On Wednesday Fish announced Michael Stuhr, the bureau's chief engineer, will be the next director. Stuhr will replace David Shaff, who is retiring.

Stuhr’s new annual salary will be $180,000. He will assume his duties Aug. 31.

“I am delighted that Mike Stuhr accepted my offer to lead the Portland Water Bureau,” Fish says. “He has extensive experience with Portland’s unique water system and has an outstanding track record as the bureau’s Chief Engineer.
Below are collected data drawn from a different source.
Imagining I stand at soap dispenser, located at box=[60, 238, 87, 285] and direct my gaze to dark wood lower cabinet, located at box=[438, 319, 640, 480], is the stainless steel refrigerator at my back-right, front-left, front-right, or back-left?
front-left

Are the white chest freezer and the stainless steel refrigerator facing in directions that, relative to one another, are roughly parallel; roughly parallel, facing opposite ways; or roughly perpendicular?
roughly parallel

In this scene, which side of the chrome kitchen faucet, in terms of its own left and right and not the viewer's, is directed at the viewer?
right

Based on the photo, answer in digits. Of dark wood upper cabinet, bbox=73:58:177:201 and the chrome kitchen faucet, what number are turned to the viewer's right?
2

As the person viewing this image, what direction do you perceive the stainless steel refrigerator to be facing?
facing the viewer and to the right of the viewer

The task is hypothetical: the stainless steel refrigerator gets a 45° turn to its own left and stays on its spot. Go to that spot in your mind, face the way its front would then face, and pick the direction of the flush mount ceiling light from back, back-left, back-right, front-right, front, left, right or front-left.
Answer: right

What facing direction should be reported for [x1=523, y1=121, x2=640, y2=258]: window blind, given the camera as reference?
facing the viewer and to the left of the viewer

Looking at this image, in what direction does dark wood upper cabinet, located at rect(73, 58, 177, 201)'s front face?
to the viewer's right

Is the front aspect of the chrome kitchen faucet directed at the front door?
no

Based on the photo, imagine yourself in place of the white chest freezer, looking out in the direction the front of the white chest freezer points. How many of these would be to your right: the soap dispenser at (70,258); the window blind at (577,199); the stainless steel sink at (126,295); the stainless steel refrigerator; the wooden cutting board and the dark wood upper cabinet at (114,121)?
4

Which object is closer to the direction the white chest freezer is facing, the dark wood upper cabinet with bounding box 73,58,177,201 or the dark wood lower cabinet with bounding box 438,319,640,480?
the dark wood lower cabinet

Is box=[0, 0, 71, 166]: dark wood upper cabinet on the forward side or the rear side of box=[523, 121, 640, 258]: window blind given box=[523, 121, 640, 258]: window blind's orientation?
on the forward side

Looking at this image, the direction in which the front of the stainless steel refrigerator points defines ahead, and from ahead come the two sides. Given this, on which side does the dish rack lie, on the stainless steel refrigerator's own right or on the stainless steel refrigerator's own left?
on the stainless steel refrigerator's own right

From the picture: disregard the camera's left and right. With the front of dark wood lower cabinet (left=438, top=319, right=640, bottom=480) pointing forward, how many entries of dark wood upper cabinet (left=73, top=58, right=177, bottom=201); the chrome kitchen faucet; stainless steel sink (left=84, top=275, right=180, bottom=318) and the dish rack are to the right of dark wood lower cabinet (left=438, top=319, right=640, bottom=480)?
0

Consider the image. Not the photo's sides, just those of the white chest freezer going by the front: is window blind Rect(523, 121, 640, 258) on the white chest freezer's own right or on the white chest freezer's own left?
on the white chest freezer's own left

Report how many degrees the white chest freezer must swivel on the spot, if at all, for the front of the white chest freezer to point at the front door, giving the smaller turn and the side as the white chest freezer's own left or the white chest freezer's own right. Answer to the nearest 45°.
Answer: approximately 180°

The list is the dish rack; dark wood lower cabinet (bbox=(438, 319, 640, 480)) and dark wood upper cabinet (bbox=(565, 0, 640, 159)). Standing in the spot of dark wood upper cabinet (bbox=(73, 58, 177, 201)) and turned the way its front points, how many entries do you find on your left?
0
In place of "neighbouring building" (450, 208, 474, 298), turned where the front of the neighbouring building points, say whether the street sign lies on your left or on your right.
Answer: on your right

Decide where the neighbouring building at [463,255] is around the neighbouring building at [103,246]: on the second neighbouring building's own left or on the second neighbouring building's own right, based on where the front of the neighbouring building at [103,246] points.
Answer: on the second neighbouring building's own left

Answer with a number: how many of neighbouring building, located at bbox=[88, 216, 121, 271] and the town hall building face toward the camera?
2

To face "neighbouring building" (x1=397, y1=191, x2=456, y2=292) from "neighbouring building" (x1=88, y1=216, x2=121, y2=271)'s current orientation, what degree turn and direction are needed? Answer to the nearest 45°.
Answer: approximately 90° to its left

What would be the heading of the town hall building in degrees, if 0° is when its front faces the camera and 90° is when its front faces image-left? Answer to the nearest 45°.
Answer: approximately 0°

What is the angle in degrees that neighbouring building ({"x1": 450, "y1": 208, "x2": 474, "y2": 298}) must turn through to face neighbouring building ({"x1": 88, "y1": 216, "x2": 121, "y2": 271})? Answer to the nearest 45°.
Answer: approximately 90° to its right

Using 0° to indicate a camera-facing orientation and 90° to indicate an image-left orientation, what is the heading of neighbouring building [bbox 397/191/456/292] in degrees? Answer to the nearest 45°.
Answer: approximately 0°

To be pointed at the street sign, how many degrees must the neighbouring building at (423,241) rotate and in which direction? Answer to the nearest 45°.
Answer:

I believe Mike is the right leader to continue the bureau’s proud tradition of delivering high-quality, reliable, and safe drinking water to nearly 1 million Oregonians, from forest to faucet.”
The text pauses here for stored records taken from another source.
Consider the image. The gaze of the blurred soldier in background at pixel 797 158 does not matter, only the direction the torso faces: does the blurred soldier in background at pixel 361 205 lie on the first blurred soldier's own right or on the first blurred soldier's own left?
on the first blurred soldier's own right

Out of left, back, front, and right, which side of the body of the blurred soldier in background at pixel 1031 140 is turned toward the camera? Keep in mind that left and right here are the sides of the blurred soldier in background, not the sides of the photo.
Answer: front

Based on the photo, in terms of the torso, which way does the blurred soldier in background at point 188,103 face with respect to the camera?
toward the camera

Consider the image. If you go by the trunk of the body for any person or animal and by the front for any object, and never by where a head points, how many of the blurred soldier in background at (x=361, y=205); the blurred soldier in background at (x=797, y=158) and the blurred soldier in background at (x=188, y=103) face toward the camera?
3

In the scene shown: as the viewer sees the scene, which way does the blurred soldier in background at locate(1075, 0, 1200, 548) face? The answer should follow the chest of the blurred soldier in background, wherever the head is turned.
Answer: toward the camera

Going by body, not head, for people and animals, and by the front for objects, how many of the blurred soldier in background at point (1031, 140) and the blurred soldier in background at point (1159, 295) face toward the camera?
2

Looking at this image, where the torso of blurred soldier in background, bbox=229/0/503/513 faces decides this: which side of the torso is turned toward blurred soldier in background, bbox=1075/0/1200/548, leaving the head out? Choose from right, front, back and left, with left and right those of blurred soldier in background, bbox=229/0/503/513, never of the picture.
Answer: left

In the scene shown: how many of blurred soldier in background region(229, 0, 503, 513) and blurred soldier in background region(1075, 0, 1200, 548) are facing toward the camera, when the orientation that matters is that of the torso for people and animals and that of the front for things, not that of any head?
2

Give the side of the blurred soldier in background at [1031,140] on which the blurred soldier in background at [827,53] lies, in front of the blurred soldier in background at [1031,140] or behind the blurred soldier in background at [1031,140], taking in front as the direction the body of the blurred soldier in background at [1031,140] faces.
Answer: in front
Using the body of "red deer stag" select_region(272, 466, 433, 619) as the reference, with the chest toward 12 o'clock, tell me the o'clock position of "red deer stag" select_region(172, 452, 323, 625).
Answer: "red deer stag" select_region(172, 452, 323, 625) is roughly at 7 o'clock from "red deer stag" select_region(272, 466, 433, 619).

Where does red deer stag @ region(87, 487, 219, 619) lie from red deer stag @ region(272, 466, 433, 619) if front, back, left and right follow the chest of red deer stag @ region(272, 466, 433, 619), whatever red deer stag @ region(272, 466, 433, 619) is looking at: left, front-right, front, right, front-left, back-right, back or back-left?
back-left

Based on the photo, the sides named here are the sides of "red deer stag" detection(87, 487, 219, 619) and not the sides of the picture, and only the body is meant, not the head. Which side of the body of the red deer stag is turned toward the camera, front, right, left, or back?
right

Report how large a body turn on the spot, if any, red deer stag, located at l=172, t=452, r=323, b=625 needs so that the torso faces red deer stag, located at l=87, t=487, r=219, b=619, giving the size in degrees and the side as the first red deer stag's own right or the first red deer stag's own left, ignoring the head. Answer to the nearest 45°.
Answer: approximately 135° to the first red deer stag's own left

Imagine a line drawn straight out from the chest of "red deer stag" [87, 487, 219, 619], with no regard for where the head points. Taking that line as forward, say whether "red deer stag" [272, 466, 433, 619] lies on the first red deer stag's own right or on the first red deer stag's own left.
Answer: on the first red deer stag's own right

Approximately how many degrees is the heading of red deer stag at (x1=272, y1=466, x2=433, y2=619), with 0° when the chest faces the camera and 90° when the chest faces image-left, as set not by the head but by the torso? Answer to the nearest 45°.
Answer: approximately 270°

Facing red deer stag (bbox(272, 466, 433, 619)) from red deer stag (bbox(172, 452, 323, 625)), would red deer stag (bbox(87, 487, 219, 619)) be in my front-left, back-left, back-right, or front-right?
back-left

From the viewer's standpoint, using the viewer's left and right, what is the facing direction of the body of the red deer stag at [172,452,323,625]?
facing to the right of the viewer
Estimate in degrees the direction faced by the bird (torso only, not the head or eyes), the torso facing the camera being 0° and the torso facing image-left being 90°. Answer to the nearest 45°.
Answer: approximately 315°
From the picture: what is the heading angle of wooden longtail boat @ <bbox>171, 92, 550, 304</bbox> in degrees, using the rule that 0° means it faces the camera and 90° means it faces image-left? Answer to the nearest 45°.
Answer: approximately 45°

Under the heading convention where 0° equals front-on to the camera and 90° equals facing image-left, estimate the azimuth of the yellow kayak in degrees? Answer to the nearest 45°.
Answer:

As the bureau's chief engineer for the past 10 years, Stuhr has worked on such major capital projects as the new Interstate Operations and Maintenance Center and the Dam 2 Towers project in the Bull Run Watershed. He also served as co-chair of the Water and Waste Water Task Group for the Oregon Resilience Plan, a 50-year seismic resilience plan to guide policy and investments statewide.

“I am honored to be chosen by Commissioner Fish to serve as Director of the Portland Water Bureau,” Stuhr says. “I look forward to working with Commissioner Fish and the City Council on our shared priorities: stabilizing rates, providing strong oversight on major capital projects, improving our customers’ experience, and ensuring that we have a resilient and safe water system for generations to come.”

Stuhr’s appointment follows a national recruitment to fill the position. The other two finalists were also bureau employees. They were Edward Campbell, the resource protection and planning group director, and Chris Wanner, the bureau’s director of operations.

Stuhr holds a B.S. from the United States Military Academy at West Point, an M.B.A. from the University of California at Davis, and a Master of Science in Civil Engineering from Stanford University.

The first major project Stuhr is likely to oversee is the disconnection of the open reservoirs in Mount Tabor. The City Council is expected to approve a land use change for the bureau to proceed with the controversial project on Aug. 19.